Nearby, a different kind of haunting takes shape in the spectral translucency of Mao Yan’s recent figurations. In Xiao Tang with a Mirror, the subject appears to be physically evaporating, a shimmering void that resists the hyper-saturated clarity of the modern digital age.

The juxtaposition of these two eras suggests a profound anxiety regarding the erosion of the physical self. While Modigliani used the distortion of the body to reach a deeper psychological truth, the contemporary artist must now fight to keep the body from disappearing entirely into a cloud of data and code.

This tension is most visible in the work of Anicka Yi, whose conceptual practice has long explored the messy, organic intersections of technology and ecology.

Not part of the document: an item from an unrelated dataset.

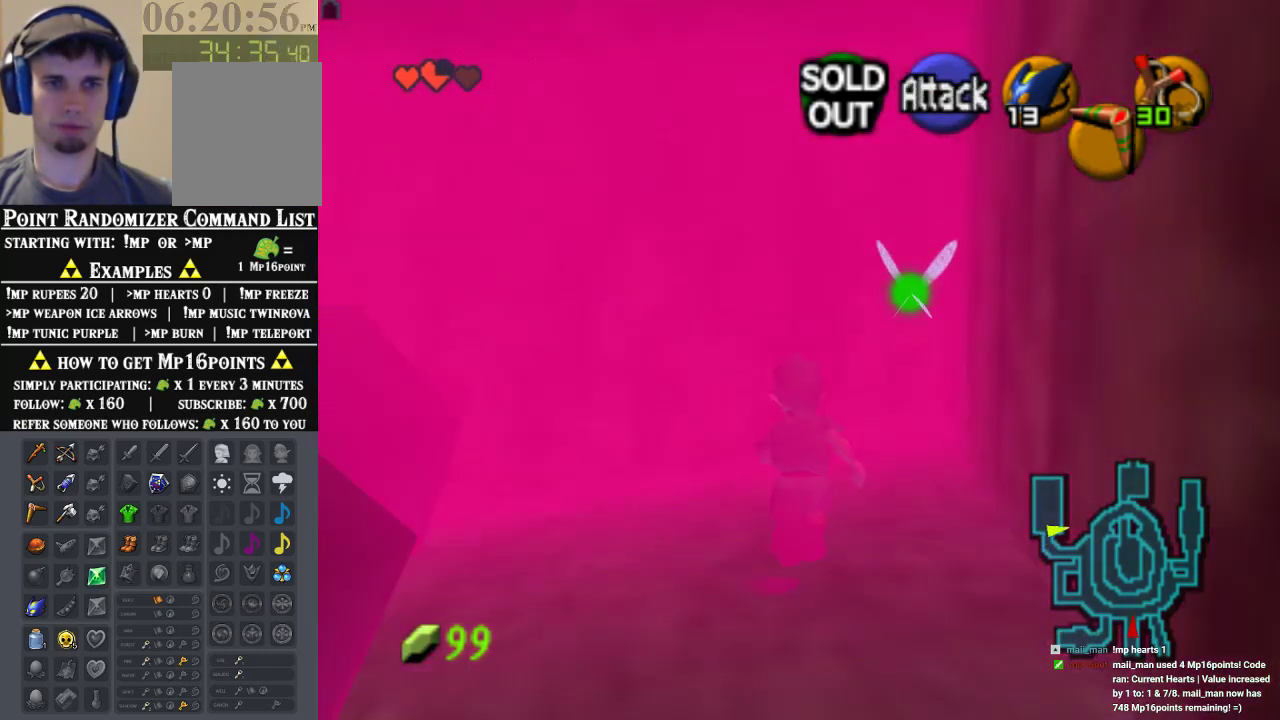
{"dt_ms": 500, "buttons": [], "left_stick": "up", "events": [[133, "left_stick", "up"], [300, "left_stick", "up-right"], [400, "left_stick", "up"]]}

Her new, never-before-exhibited painting acts as a bio-machine, a textured surface where the boundaries between the synthetic and the natural are no longer distinguishable.

The material reality of these objects serves as a necessary friction against the instantaneousness of the present. Wang Guangle’s process-based works, built up layer-by-layer over the course of months, demand a slower form of engagement, forcing the eye to trace the physical accumulation of time.

In Lee Ufan’s Relatum play of primitive, the cold weight of steel meets the unyielding presence of stone. The installation creates a sensory gravity, reminding the observer that despite our digital extensions, we remain tethered to the primordial materials of the earth.

This reliance on “Process-Based Stratification” echoes the Minimalists of the 1960s, yet the motivation has shifted. Where the previous century reacted against the industrial, the current era reacts against the virtual, seeking comfort in the “ghosts” of historical masters like Alexander Calder and Agnes Martin.

The presence of Calder’s Le Petit croissant, a hanging mobile from 1963, provides a kinetic counterpoint to the static weight of the surrounding paintings. Its delicate balance and mechanical simplicity offer a reprieve from the complex, invisible algorithms that now govern global culture.

By placing marquee works by 20th-century titans alongside the woven textiles of Mika Tajima’s Negative Entropy series, the curation asserts that institutional permanence is the only remaining stable currency. The art is presented not just as a commodity, but as a cultural anchor.

The dialogue between these works ultimately asks whether a century-old masterpiece can still teach the modern viewer how to remain human. It is a question answered through the tactile reality of marble, the scent of oil paint, and the enduring shadow of the artist’s hand.

As the lines between biology and technology continue to blur, the gallery space functions as a laboratory for the soul. It is here that the spectral and the industrial collide, offering a vision of a future that is still, at its core, haunted by its own history.